J’ai atteint un point où je n’avais d’autre choix que d’émigrer en Espagne, en risquant nos vies sur les dangereux « radeaux de la mort ». J’ai demandé de l’aide sur les réseaux sociaux et bientôt une chaîne de télévision algérienne m’a contacté. La solidarité que j’ai ressentie a été immense, d’autant plus que ma propre famille ne m’avait pas soutenu dans cette lutte désespérée.

Notre voyage de l’Algérie à l’Espagne a été épuisant. Lors de notre première tentative, la police nous a arrêtés et nous avons été détenus pendant trois jours. Cependant, je n’ai pas abandonné. J’ai de nouveau demandé l’aide du peuple algérien via les réseaux sociaux et sa générosité m’a permis de faire une seconde tentative.

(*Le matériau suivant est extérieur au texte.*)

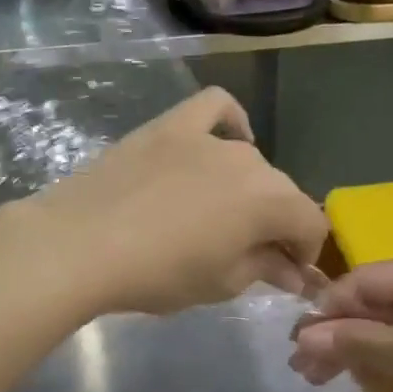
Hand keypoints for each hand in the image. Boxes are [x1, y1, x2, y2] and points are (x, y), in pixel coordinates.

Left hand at [21, 88, 328, 316]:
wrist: (81, 244)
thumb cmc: (158, 273)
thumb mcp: (221, 283)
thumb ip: (265, 269)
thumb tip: (293, 271)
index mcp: (270, 201)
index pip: (311, 223)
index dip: (304, 252)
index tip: (283, 273)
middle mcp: (250, 161)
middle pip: (281, 191)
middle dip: (276, 224)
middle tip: (250, 254)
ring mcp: (208, 138)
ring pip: (248, 160)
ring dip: (248, 188)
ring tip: (222, 214)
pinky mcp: (171, 125)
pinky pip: (213, 108)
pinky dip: (228, 121)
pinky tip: (225, 138)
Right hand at [289, 255, 392, 391]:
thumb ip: (356, 342)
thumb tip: (302, 337)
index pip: (360, 282)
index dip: (326, 313)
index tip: (297, 347)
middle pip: (370, 303)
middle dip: (337, 335)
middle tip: (304, 370)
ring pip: (384, 325)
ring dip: (354, 351)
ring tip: (321, 379)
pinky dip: (381, 361)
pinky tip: (361, 383)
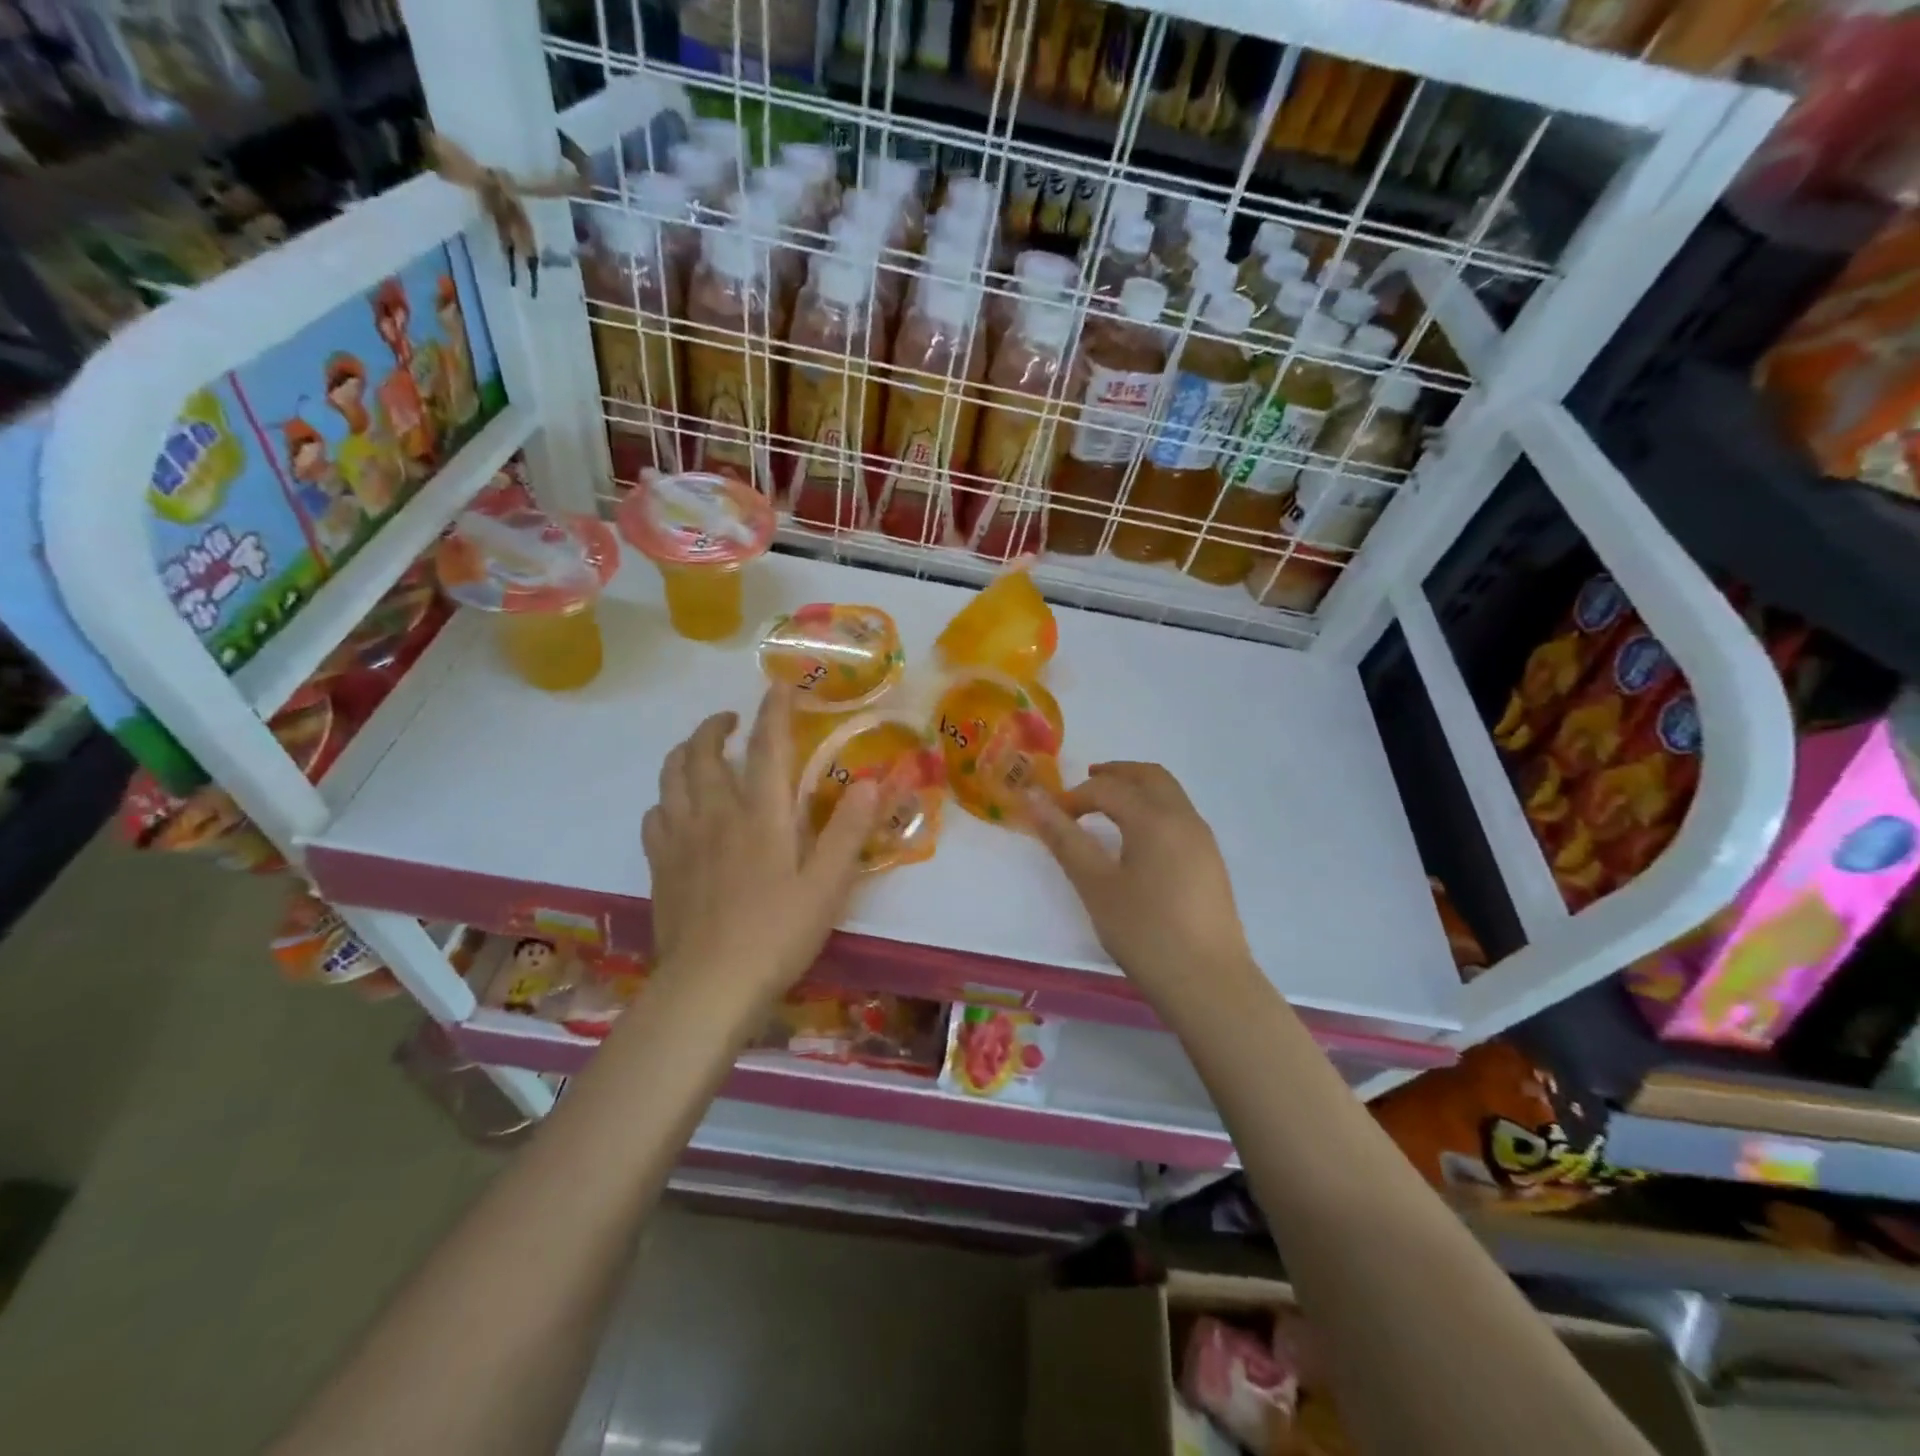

Sur un bateau fragile, avec Khadija; pendant trois longues heures, j’ai pris son pouls pour vérifier qu’elle était toujours en vie. Finalement, nous sommes arrivés en Espagne. Je n’avais entendu parler de l’Espagne qu’à travers des histoires de solidarité, d’humanité et d’égalité. Ce que j’ai trouvé ici a dépassé mes attentes. Nous avons reçu une hospitalité immense et généreuse et nous avons été rapidement orientés vers la Famille Vincentienne de Séville, où Khadija a finalement trouvé la paix et les soins médicaux dont elle avait désespérément besoin.

Je remercie Dieu d’avoir placé sur mon chemin Khadija et toutes les personnes qui nous ont aidés à surmonter d’innombrables obstacles. Notre histoire témoigne de la résilience, de l’amour inconditionnel et de la capacité de l’humanité à surmonter l’adversité.